Saprolegnia is tolerant to a wide range of temperature, 3-33 °C, but is more prevalent in lower temperatures. While it is found most frequently in freshwater, it will also tolerate brackish water and even moist soil.

Saprolegnia filaments (hyphae) are long with rounded ends, containing the zoospores. Saprolegnia generally travels in colonies consisting of one or more species. They first form a mass of individual hyphae. When the mass of hyphae grows large enough in size to be seen without use of a microscope, it can be called a mycelium.

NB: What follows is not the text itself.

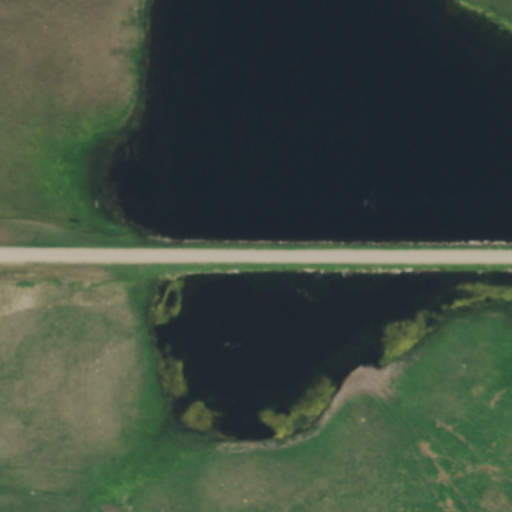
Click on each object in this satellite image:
road: (255, 258)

Colonies are generally white in color, though they may turn grey under the presence of bacteria or other debris which has become caught in the fibrous mass.

==Reproduction==
It has a diploid life cycle which includes both sexual and asexual reproduction. In the asexual phase, a spore of Saprolegnia releases zoospores. Within a few minutes, this zoospore will encyst, germinate and release another zoospore. This second zoospore has a longer cycle during which most dispersal happens; it will continue to encyst and release a new spore in a process called polyplanetism until it finds a suitable substrate. When a suitable medium is located, the hairs surrounding the spore will lock onto the substrate so that the sexual reproduction phase can start. It is also during this stage of polyplanetism that the Saprolegnia are capable of causing infection; the most pathogenic species have tiny hooks at the end of their hairs to enhance their infectious ability.

Once firmly attached, sexual reproduction begins with the production of male and female gametangium, antheridia and oogonium respectively. These unite and fuse together via fertilization tubes. The zygote produced is named an oospore.

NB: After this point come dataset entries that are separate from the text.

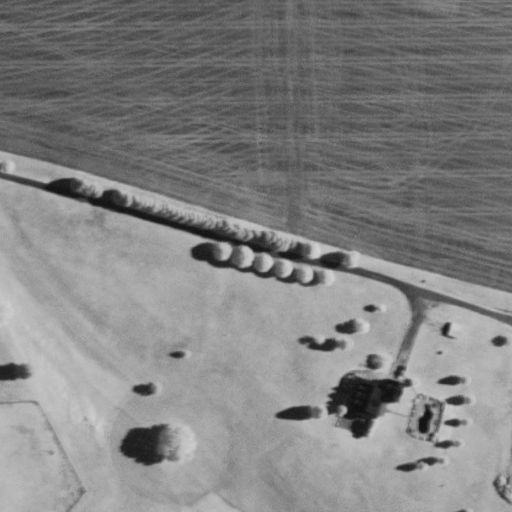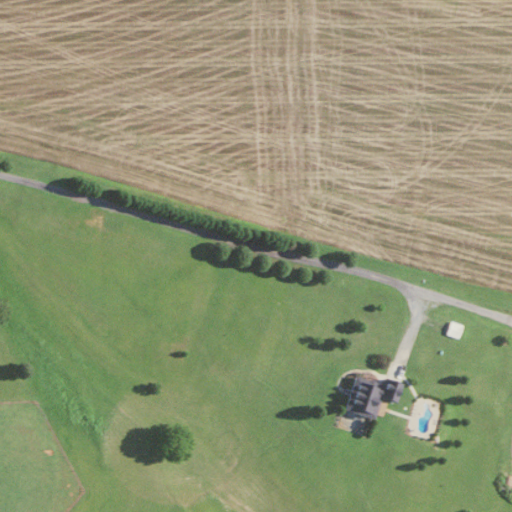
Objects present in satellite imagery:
road: (256, 245)
building: (364, 392)
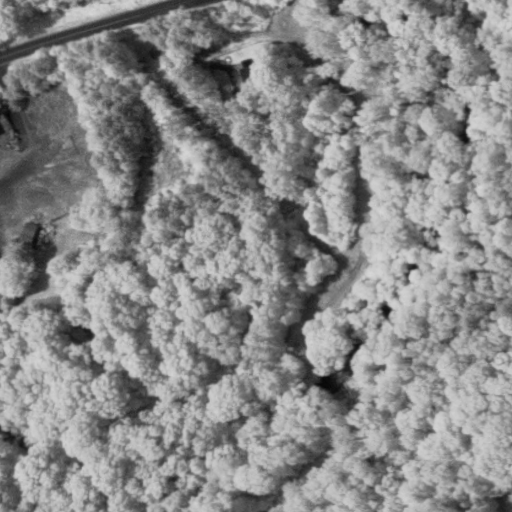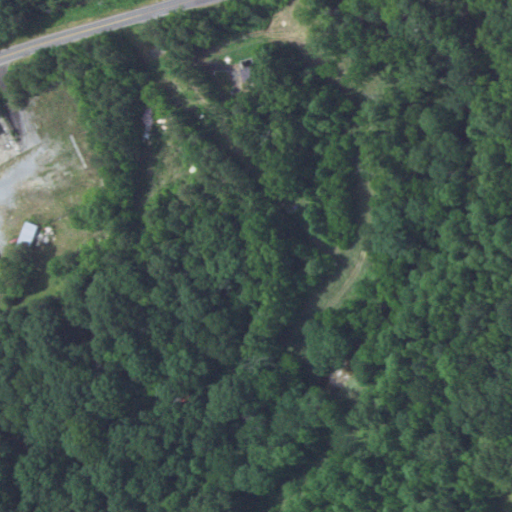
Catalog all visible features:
road: (88, 26)
building: (249, 72)
building: (0, 132)
building: (26, 241)
building: (0, 259)
building: (244, 305)
building: (225, 347)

==Characteristics of infection==
Saprolegnia is generally a secondary pathogen, though in the right circumstances, it can act as primary. It most frequently targets fish, both in the wild and in tank environments. Through necrosis of the skin, Saprolegnia will spread across the surface of its host as a cotton-like film. Though it often stays in the epidermal layers, the mould does not appear to be tissue specific. A Saprolegnia infection is usually fatal, eventually causing hemodilution, though the time to death varies depending on the initial site of the infection, rate of growth and the ability of the organism to withstand the stress of the infection.

The extensive mortalities of salmon and migratory trout in the rivers of western Europe in the 1970s and 1980s in the UDN outbreak were probably almost all ultimately caused by the secondary Saprolegnia infections.

Historical evidence suggest the Saprolegnia species affecting Australian freshwater fish may be an introduced strain, imported in the 1800s with exotic salmonid species.